Aventuras e desventuras com a cara metade
Fui com a cara metade à capital. É sempre um prazer visitaresta Lisboa de Costa, remoçada e reinventada sem perder a sua genuinidade. Os sentidos agradecem as sensações que a cidade proporciona. Os cheiros, os sabores, as imagens inebriam por mais que a visitemos. Lisboa é hoje como há quinhentos anos uma cidades de desvairadas gentes de estranhos falares. Respira-se alegria nas suas ruas carregadas de simbolismo.
Os olhares perdem-se e encontram-se em olhares de todos os tons, resvalam por corpos dengosos, seminus, cantando hossanas às bênçãos da temperatura estival. E não fora a cara metade, sempre vigilante, de certo me perderia em êxtases sem limites. Assim perante o respeito pelos sagrados laços em que me deixei enredar, refugio-me na imaginação de contos de mil e uma noites.
Na hora de maior calor repousei num centro comercial da cidade. Por momentos, separei-me da cara metade e senti que regressava às origens de plena liberdade. Circulei então como um jovem ancião ou vice-versa, tirando partido do falso e dissimulado estatuto de passarinho fora da gaiola.
Sol de pouca dura. Se o mundo é pequeno, um centro comercial, por maior que seja, é claustrofóbico. Vai não vai lá tenho a cara metade à perna. "Já te telefonei seis vezes e não me atendestes, disse em tom recriminatório". Confesso que não ouvi o telemóvel. Aliás verifiquei que o som estava no zero. Juro que não sei como aconteceu. A minha relação com esta tecnologia deixa muito a desejar.

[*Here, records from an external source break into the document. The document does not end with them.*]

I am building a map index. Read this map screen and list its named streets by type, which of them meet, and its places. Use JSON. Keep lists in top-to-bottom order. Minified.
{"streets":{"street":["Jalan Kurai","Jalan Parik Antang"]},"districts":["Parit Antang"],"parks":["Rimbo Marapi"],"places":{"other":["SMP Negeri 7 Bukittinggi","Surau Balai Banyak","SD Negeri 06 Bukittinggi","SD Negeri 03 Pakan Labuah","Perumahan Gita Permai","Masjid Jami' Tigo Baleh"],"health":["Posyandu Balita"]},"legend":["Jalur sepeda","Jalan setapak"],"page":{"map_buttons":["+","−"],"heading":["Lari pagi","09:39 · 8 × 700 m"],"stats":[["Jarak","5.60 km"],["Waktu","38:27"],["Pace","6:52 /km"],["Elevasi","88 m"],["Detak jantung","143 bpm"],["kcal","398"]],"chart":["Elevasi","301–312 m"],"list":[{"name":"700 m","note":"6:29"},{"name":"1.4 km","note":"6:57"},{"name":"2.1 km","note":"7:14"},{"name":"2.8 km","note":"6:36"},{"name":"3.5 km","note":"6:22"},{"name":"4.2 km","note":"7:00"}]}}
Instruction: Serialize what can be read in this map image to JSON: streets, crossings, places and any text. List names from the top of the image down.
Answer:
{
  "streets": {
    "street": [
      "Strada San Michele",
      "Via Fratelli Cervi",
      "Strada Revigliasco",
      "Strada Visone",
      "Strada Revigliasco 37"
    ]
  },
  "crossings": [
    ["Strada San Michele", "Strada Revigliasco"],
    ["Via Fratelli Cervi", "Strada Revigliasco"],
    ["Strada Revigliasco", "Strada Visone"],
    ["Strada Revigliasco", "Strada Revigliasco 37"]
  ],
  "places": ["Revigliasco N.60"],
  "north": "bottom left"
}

-Afinal já me encontraste, retorqui. E não entendo qual é o grilo. Já não tenho idade para me perder. A não ser que me perdesse com alguma cara linda. Ou será que imaginas que teria ido com ela para outros horizontes? Vontade não me falta. O problema é não haver cara linda, apenas linda e sem ser cara metade.
Para ser honesto não garanto, com fidelidade, se disse o que disse, ou apenas pensei que o devia dizer. Enfim lá regressamos ao nosso passeio conjunto de mão dada, talvez para evitar que alguém ficasse só com meia cara. E logo voltava a tarefa de andar à procura da metade perdida. No fundo é esta a nossa sina. No fundo será que gostamos de viver neste contentamento descontente?
Quando puder volto a calcorrear as ruas da capital. É um vício assumido. E sendo um passeio recorrente é sempre uma nova experiência. Mesmo com a cara metade. E acredite ou não, tudo volta à estaca zero. E a história poderá ser outra, mas também poderá ser a mesma. Aconteça ou não. Tudo culpa da liberdade da imaginação, que se recusa a andar com cara metade.